What you will do
Find every line in the records below that contains the word "Twoich", and copy each of those lines.

Material shown
——
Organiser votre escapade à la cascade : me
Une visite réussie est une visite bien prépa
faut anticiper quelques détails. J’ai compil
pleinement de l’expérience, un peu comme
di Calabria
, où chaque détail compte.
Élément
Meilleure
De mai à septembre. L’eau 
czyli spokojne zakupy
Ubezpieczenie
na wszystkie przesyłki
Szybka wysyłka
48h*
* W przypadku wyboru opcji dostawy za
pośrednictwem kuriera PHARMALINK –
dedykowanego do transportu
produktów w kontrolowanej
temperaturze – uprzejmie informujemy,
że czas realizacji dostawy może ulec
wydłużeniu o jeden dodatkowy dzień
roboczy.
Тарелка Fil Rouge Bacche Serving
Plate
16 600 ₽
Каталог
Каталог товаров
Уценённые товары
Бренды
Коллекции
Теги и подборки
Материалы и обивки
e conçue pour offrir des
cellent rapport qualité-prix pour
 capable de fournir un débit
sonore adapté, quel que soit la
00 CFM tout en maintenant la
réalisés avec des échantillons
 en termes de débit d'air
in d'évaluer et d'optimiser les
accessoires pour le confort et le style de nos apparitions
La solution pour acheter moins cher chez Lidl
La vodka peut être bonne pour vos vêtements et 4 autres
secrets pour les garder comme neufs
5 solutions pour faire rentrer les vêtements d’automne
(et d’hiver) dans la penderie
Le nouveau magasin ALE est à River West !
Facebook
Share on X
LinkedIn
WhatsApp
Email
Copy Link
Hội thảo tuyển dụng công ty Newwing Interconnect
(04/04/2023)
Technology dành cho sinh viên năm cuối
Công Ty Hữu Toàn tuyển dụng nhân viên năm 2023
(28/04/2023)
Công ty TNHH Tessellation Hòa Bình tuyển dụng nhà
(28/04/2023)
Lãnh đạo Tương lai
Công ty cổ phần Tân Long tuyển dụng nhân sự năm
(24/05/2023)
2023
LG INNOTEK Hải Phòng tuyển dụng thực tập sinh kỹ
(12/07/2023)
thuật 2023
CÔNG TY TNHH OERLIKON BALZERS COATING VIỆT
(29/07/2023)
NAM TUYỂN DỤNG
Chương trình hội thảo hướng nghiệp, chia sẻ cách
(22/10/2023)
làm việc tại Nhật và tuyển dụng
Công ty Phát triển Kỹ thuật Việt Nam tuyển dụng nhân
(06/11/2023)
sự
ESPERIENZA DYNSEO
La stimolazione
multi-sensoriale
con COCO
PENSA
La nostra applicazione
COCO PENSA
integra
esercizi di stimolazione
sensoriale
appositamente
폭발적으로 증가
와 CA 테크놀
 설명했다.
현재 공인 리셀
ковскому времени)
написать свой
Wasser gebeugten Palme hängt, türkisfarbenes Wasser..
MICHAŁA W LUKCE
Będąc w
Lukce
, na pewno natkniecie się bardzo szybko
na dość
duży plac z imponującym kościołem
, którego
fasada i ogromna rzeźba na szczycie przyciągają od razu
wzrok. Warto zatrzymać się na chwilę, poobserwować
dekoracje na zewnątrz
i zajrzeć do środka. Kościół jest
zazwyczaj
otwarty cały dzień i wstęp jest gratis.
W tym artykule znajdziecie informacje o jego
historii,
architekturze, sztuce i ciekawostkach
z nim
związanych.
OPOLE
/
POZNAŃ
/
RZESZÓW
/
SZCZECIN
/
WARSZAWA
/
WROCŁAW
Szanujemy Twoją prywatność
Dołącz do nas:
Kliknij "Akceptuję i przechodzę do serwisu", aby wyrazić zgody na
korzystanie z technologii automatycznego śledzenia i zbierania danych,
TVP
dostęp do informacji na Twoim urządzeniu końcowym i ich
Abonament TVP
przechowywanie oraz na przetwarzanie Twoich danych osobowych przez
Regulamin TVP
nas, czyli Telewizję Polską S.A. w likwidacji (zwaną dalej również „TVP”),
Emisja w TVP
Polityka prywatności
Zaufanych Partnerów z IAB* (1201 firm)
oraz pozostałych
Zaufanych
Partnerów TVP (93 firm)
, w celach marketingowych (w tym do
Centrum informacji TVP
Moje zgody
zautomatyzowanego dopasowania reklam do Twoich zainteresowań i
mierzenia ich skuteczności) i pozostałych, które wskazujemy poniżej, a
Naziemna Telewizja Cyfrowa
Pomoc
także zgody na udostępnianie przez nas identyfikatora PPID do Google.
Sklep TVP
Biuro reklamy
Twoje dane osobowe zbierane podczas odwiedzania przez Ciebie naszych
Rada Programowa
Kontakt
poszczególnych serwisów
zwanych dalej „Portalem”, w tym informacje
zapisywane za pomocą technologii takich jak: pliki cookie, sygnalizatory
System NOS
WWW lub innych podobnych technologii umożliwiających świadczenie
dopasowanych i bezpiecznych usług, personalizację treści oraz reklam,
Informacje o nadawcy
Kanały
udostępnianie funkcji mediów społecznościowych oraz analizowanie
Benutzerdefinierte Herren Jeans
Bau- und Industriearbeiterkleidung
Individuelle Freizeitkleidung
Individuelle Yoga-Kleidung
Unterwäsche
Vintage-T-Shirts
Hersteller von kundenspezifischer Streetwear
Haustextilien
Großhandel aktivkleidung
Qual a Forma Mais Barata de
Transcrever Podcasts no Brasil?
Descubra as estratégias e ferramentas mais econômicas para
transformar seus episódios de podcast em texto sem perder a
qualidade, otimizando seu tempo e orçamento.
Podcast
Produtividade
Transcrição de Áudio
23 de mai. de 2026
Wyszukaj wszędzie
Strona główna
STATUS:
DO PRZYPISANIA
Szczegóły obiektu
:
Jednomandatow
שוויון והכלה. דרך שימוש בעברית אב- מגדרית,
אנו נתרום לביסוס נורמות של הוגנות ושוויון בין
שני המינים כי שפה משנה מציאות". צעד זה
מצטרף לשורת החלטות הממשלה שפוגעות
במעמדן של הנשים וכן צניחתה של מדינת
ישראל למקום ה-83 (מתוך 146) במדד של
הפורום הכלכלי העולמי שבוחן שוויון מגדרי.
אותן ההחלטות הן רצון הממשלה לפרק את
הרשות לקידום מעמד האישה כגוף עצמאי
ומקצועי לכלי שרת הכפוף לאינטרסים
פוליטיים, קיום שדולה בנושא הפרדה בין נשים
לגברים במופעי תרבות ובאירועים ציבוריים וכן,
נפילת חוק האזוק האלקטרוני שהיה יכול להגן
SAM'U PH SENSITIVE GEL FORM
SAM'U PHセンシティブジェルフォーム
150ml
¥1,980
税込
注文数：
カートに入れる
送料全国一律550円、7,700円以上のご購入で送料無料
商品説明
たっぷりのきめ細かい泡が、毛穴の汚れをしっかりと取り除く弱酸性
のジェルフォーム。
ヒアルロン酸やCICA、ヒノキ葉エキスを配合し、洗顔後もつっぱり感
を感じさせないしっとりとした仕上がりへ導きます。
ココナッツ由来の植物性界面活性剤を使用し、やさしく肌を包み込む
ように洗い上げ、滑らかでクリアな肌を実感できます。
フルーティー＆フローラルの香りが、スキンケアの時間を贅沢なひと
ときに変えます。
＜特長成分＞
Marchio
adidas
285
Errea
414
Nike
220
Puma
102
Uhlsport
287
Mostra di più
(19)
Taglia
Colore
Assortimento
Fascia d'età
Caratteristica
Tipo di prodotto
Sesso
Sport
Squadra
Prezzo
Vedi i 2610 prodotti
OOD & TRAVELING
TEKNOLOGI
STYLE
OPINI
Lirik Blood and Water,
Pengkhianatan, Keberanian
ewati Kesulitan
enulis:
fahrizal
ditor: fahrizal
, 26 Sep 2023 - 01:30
——
Answer space
przechowywanie oraz na przetwarzanie Twoich danych osobowych przez
zautomatyzowanego dopasowania reklam do Twoich zainteresowań i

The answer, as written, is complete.